▸ **Aim of the exercise**
Rewrite the listing below, swapping every "tally" for "record" and keeping every other word as it stands. Omit the pictures from your version.

▸ **Excerpted records**
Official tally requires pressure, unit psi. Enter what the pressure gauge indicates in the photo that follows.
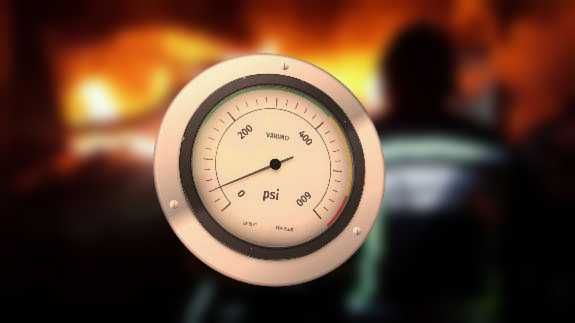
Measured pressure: 40 psi
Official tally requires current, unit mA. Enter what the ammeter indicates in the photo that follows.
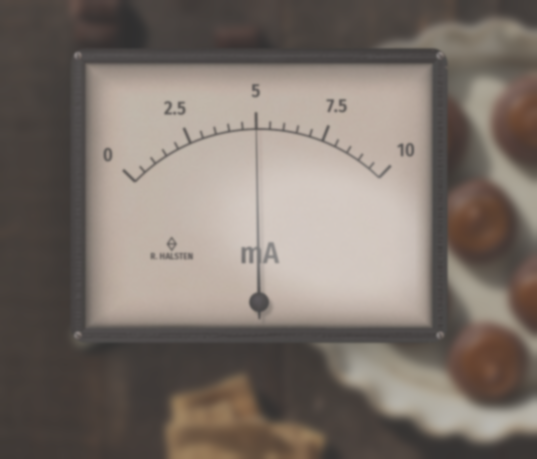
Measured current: 5 mA
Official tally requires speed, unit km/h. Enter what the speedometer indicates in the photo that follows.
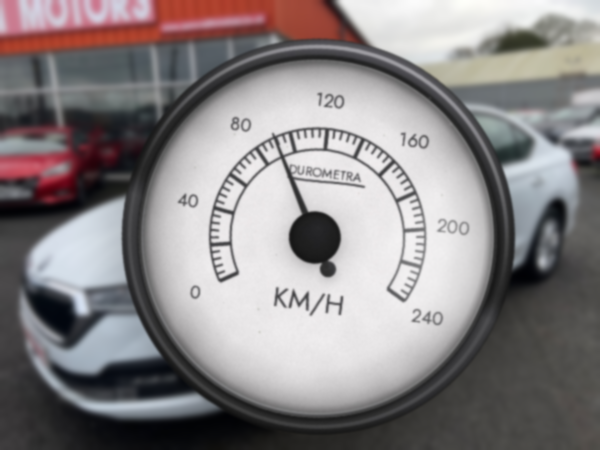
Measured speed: 92 km/h
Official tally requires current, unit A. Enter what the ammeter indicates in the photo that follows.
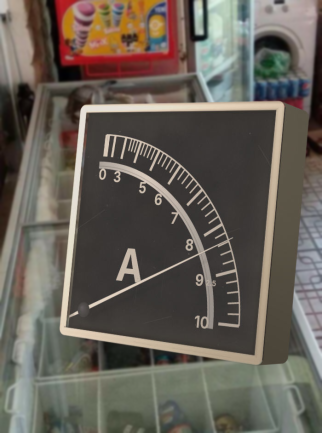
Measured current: 8.4 A
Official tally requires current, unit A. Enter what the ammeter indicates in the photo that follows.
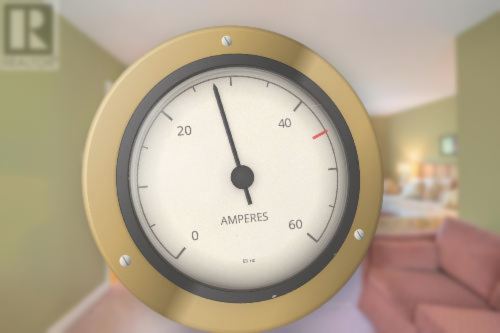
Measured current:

▸ **Answer section**
Official record requires pressure, unit psi. Enter what the pressure gauge indicates in the photo that follows.
Measured pressure: 40 psi
Official record requires current, unit mA. Enter what the ammeter indicates in the photo that follows.
Measured current: 5 mA
Official record requires speed, unit km/h. Enter what the speedometer indicates in the photo that follows.
Measured speed: 92 km/h
Official record requires current, unit A. Enter what the ammeter indicates in the photo that follows.
Measured current: 8.4 A
Official record requires current, unit A. Enter what the ammeter indicates in the photo that follows.
Measured current:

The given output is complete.